Сто пятьдесят тысяч долларов плюс гонорар юриста. Это была лишь начальная цена; она была несоизмерима с уроном, нанесенным репутации Бренды. Она больше никогда не будет работать в учебном заведении.
«Позвони Джону Уолшу!» — гласила записка. Но нет, Бренда не могла этого сделать. Она выключила телефон.

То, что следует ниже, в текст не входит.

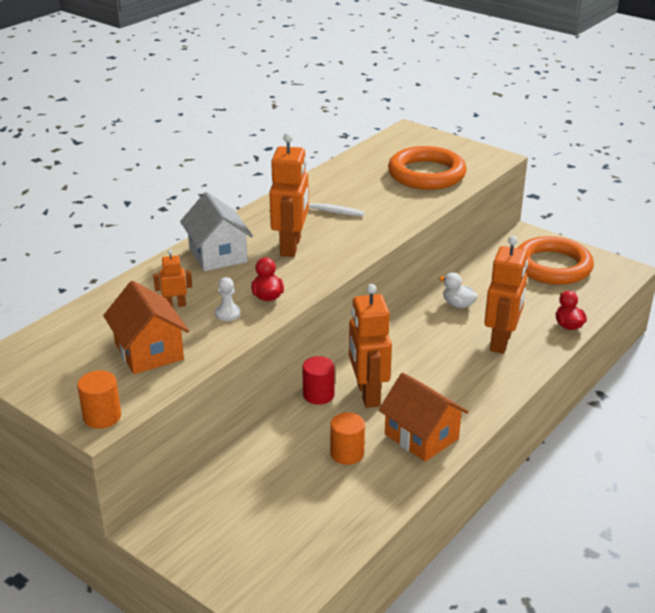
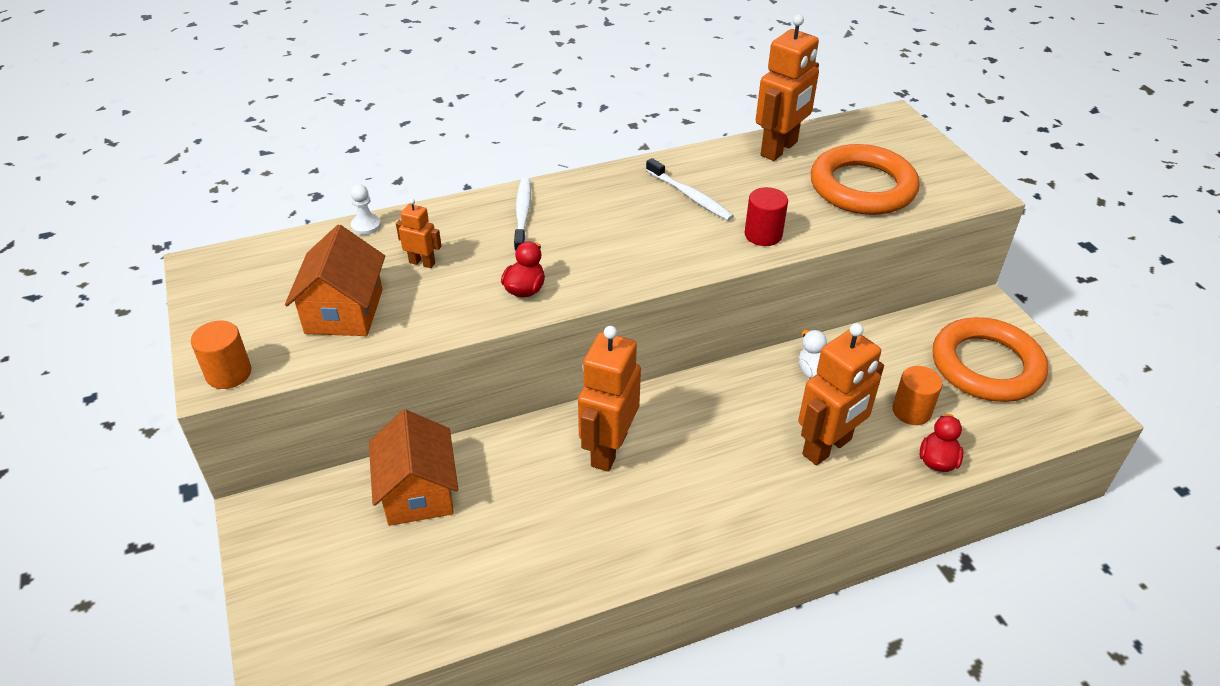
camera: 30 degrees right, 10 degrees up
white house [180,192,253,271] -> white toothbrush [514,178,531,253]
white pawn [215,277,241,321] -> white pawn moved to [350,184,381,235]
orange robot [269,133,309,257] -> orange robot moved to [756,14,819,161]
red cylinder [302,356,335,405] -> red cylinder moved to [745,187,788,246]
orange cylinder [330,412,365,465] -> orange cylinder moved to [892,366,942,425]
orange house [378,373,468,462] -> orange house moved to [369,410,458,526]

Пришло и ушло первое июля, затем второе — и все еще не было никаких известий насчет двухсот десяти долларов от Диди. Джоша это не удивляло; одолжить деньги Диди было практически равносильно тому, чтобы выбросить их в мусорное ведро. В своем дневнике он написал Диди угрожающее письмо («Ты должна повзрослеть! Отвечать за свои поступки! Ты не можешь запрыгивать глубоко в воду, а затем кричать, что тонешь!»). Он писал все это в порыве гнева и был рад, что не согласился одолжить Диди деньги еще раз. Когда она снова попросила денег, он сказал «нет» и с тех пор больше ничего о ней не слышал. Она не появлялась на парковке Нобадир-бич и перестала по ночам, напившись, оставлять сообщения у него на телефоне. И он с удовольствием вообще забыл бы об этом долге, но проблема была в том, что кто-то — и Джош никогда не узнает кто — рассказал об этом займе Тому Флинну, который считал, что если ты одолжил кому-то деньги, которые заработал своими руками, то должен во что бы то ни стало их вернуть. И, к большому сожалению Джоша, отец поднял эту тему за ужином.